## [Your instructions]
Search the entries for the line containing "left ear: (453, 197)". Repeat it, then every line after it, exactly through the final line.

Items from a dataset:
--------
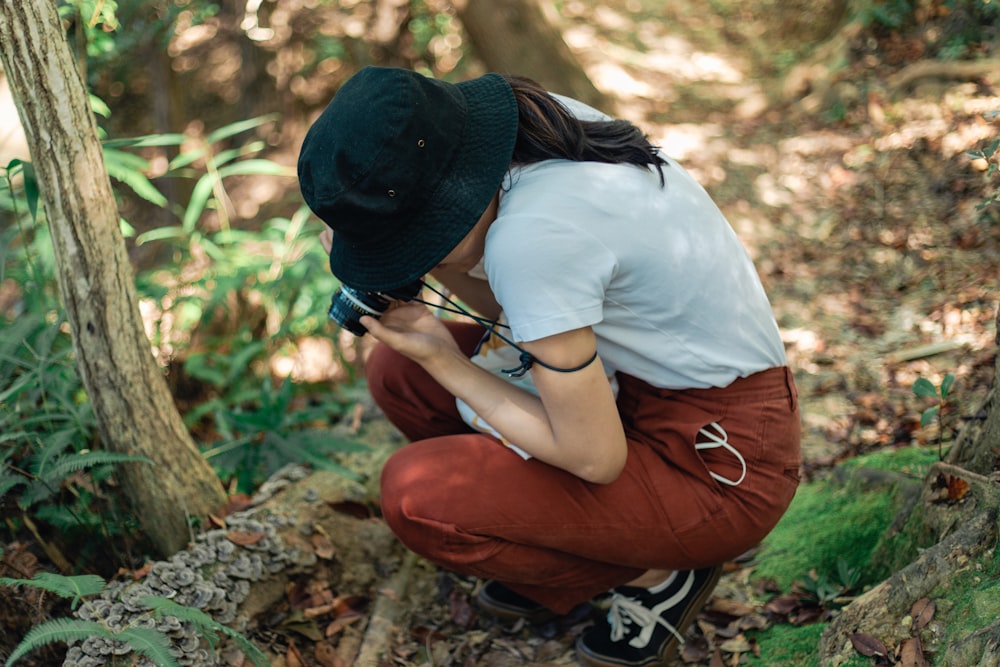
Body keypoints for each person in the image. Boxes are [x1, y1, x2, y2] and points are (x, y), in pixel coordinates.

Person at [297, 66, 801, 667]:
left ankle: (655, 575)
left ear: (453, 197)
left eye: (411, 240)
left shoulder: (533, 237)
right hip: (631, 384)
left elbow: (595, 456)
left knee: (415, 495)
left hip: (719, 462)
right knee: (397, 376)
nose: (408, 258)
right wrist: (407, 266)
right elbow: (517, 310)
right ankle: (565, 537)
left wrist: (440, 353)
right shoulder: (531, 126)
--------
## [Finished task]
left ear: (453, 197)
left eye: (411, 240)
left shoulder: (533, 237)
right hip: (631, 384)
left elbow: (595, 456)
left knee: (415, 495)
left hip: (719, 462)
right knee: (397, 376)
nose: (408, 258)
right wrist: (407, 266)
right elbow: (517, 310)
right ankle: (565, 537)
left wrist: (440, 353)
right shoulder: (531, 126)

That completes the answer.